Internship Linux Security Jobs in Texas (NOW HIRING)

Job Description
We are at the forefront of transforming the future of technology in the financial industry, and we seek curious, practical individuals to help us pave the way. Our team is not intimidated by taking calculated risks, as they relish a good challenge and are eager to engage in problem-solving. As a member of our team, you will work alongside like-minded experts in a culture that is deeply rooted in innovation and progression. Join us to be part of a transformative journey that can shape the industry's future.
We are seeking a curious and driven Junior SOC Analyst to join our 24/7 Security Operations Center team. In this entry-level role, you will serve as the first line of defense monitoring security tools, triaging alerts, and supporting incident response under the guidance of senior analysts-while building hands-on experience across our enterprise security stack.
What you will do:
Serve as the first line of defense by monitoring and triaging security events and alerts across multiple platforms-such as Next-Gen SIEM, Microsoft 365 Defender, AWS native security, and other enterprise security tools. Follow established playbooks and standard operating procedures (SOPs) to identify anomalous activity, document initial findings, and escalate confirmed or suspicious events to mid-level and senior analysts in a timely manner.
Support the investigation of security incidents by gathering supporting data such as logs, endpoint telemetry, network traffic, and user activity, and providing this context to mid-level and senior analysts. Assist with evidence collection, ticket enrichment, and basic indicator-of-compromise (IOC) lookups using internal tools and external threat intelligence sources.
Build foundational knowledge of common adversary tactics, techniques, and procedures (TTPs) and the MITRE ATT&CK framework by reviewing closed incidents, participating in knowledge-sharing sessions, and assisting senior analysts with threat hunting tasks such as pulling SIEM and EDR data for review.

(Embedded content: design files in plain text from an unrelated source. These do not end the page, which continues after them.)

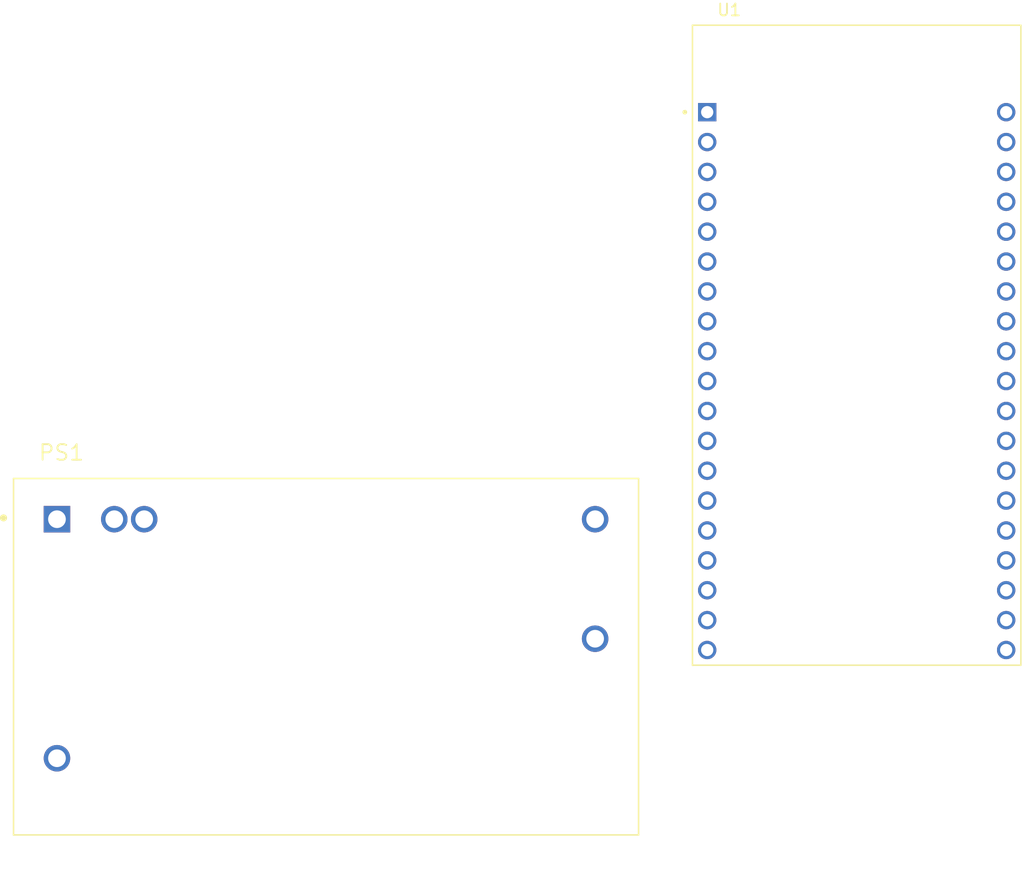
<source format=kicad_pcb>
(kicad_pcb (version 20221018) (generator pcbnew)

  (general
    (thickness 1.6)
  )

  (paper "A4")
  (layers
    (0 "F.Cu" signal)
    (31 "B.Cu" signal)
    (32 "B.Adhes" user "B.Adhesive")
    (33 "F.Adhes" user "F.Adhesive")
    (34 "B.Paste" user)
    (35 "F.Paste" user)
    (36 "B.SilkS" user "B.Silkscreen")
    (37 "F.SilkS" user "F.Silkscreen")
    (38 "B.Mask" user)
    (39 "F.Mask" user)
    (40 "Dwgs.User" user "User.Drawings")
    (41 "Cmts.User" user "User.Comments")
    (42 "Eco1.User" user "User.Eco1")
    (43 "Eco2.User" user "User.Eco2")
    (44 "Edge.Cuts" user)
    (45 "Margin" user)
    (46 "B.CrtYd" user "B.Courtyard")
    (47 "F.CrtYd" user "F.Courtyard")
    (48 "B.Fab" user)
    (49 "F.Fab" user)
    (50 "User.1" user)
    (51 "User.2" user)
    (52 "User.3" user)
    (53 "User.4" user)
    (54 "User.5" user)
    (55 "User.6" user)
    (56 "User.7" user)
    (57 "User.8" user)
    (58 "User.9" user)
  )

  (setup
    (pad_to_mask_clearance 0)
    (pcbplotparams
      (layerselection 0x00010fc_ffffffff)
      (plot_on_all_layers_selection 0x0000000_00000000)
      (disableapertmacros false)
      (usegerberextensions false)
      (usegerberattributes true)
      (usegerberadvancedattributes true)
      (creategerberjobfile true)
      (dashed_line_dash_ratio 12.000000)
      (dashed_line_gap_ratio 3.000000)
      (svgprecision 4)
      (plotframeref false)
      (viasonmask false)
      (mode 1)
      (useauxorigin false)
      (hpglpennumber 1)
      (hpglpenspeed 20)
      (hpglpendiameter 15.000000)
      (dxfpolygonmode true)
      (dxfimperialunits true)
      (dxfusepcbnewfont true)
      (psnegative false)
      (psa4output false)
      (plotreference true)
      (plotvalue true)
      (plotinvisibletext false)
      (sketchpadsonfab false)
      (subtractmaskfromsilk false)
      (outputformat 1)
      (mirror false)
      (drillshape 1)
      (scaleselection 1)
      (outputdirectory "")
    )
  )

  (net 0 "")
  (net 1 "unconnected-(PS1-AC(L)-Pad1)")
  (net 2 "Net-(PS1--VO)")
  (net 3 "unconnected-(PS1-BC+-Pad5)")
  (net 4 "unconnected-(PS1-BC--Pad6)")
  (net 5 "Net-(PS1-+VO)")
  (net 6 "unconnected-(PS1-AC(N)-Pad2)")
  (net 7 "unconnected-(U1-3V3-PadJ2-1)")
  (net 8 "unconnected-(U1-EN-PadJ2-2)")
  (net 9 "unconnected-(U1-SENSOR_VP-PadJ2-3)")
  (net 10 "unconnected-(U1-SENSOR_VN-PadJ2-4)")
  (net 11 "unconnected-(U1-IO34-PadJ2-5)")
  (net 12 "unconnected-(U1-IO35-PadJ2-6)")
  (net 13 "unconnected-(U1-IO32-PadJ2-7)")
  (net 14 "unconnected-(U1-IO33-PadJ2-8)")
  (net 15 "unconnected-(U1-IO25-PadJ2-9)")
  (net 16 "unconnected-(U1-IO26-PadJ2-10)")
  (net 17 "unconnected-(U1-IO27-PadJ2-11)")
  (net 18 "unconnected-(U1-IO14-PadJ2-12)")
  (net 19 "unconnected-(U1-IO12-PadJ2-13)")
  (net 20 "unconnected-(U1-IO13-PadJ2-15)")
  (net 21 "unconnected-(U1-SD2-PadJ2-16)")
  (net 22 "unconnected-(U1-SD3-PadJ2-17)")
  (net 23 "unconnected-(U1-CMD-PadJ2-18)")
  (net 24 "unconnected-(U1-GND3-PadJ3-1)")
  (net 25 "unconnected-(U1-IO23-PadJ3-2)")
  (net 26 "unconnected-(U1-IO22-PadJ3-3)")
  (net 27 "unconnected-(U1-TXD0-PadJ3-4)")
  (net 28 "unconnected-(U1-RXD0-PadJ3-5)")
  (net 29 "unconnected-(U1-IO21-PadJ3-6)")
  (net 30 "unconnected-(U1-GND2-PadJ3-7)")
  (net 31 "unconnected-(U1-IO19-PadJ3-8)")
  (net 32 "unconnected-(U1-IO18-PadJ3-9)")
  (net 33 "unconnected-(U1-IO5-PadJ3-10)")
  (net 34 "unconnected-(U1-IO17-PadJ3-11)")
  (net 35 "unconnected-(U1-IO16-PadJ3-12)")
  (net 36 "unconnected-(U1-IO4-PadJ3-13)")
  (net 37 "unconnected-(U1-IO0-PadJ3-14)")
  (net 38 "unconnected-(U1-IO2-PadJ3-15)")
  (net 39 "unconnected-(U1-IO15-PadJ3-16)")
  (net 40 "unconnected-(U1-SD1-PadJ3-17)")
  (net 41 "unconnected-(U1-SD0-PadJ3-18)")
  (net 42 "unconnected-(U1-CLK-PadJ3-19)")

  (footprint "ESP32-DEVKITC-32D:MODULE_ESP32-DEVKITC-32D" (layer "F.Cu") (at 146.08 82))

  (footprint "PSK-S25B-5-PB:CONV_PSK-S25B-5-PB" (layer "F.Cu") (at 101 108.53))

)

</source>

Maintain accurate, clear, and complete documentation of every alert, investigation, and ticket worked, including timestamps, actions taken, and escalation details. Contribute to shift handoff notes and post incident summaries so that mid-level and senior analysts have the context needed to continue or close out work.
Work closely with mid-level and senior SOC analysts and engineers to learn the organization's detection and response workflows, ask questions, and apply feedback from peer reviews. Engage with internal technology teams-including IT, Help Desk, and end users-to validate alerts and gather information needed to triage events.
Adhere to established Security Operations Center service-level agreements (SLAs) for alert triage, escalation, and ticket updates. Continuously develop technical knowledge through on-the-job training, internal labs, vendor documentation, and self-study, and pursue relevant industry certifications to grow toward a Tier 2 / mid-level analyst role.
Participate in the SOC on call rotation, with a primary focus on the immediate acknowledgement of SOC tickets and cases within defined SLA timeframes. Provide initial documentation of tickets and cases-capturing alert details, timestamps, affected assets, and initial observations-and escalate to mid-level or senior analysts in accordance with established escalation procedures to support 24/7 operational coverage.
Participate in other duties as assigned to support overall Security Operations Center efficiency and organizational objectives.
What you will have:
0-2 years of professional experience in IT, networking, help desk, or cybersecurity; entry level candidates with relevant coursework, internships, or home lab experience are encouraged to apply.
Foundational understanding of, or exposure to, enterprise security tools such as SIEM platforms, M365 Security Suite, EDR solutions, email security, vulnerability management, or similar tools (academic, lab, internship, or production exposure all count).
Working knowledge of core networking concepts (TCP/IP, DNS, HTTP/S, VPN), operating systems (Windows and Linux), and common attack types (phishing, malware, brute force, etc.).
Strong written and verbal communication skills, attention to detail, a curious and methodical approach to problem-solving, and willingness to participate in an on-call rotation that may include nights, weekends, and holidays.
What is nice to have:
Relevant certifications such as CompTIA Security+, Network+, CySA+, (ISC) CC, or Blue Team Level 1 (BTL1) are highly desirable; a degree in Cybersecurity, Computer Science, Information Systems, or a related field is a plus but not required.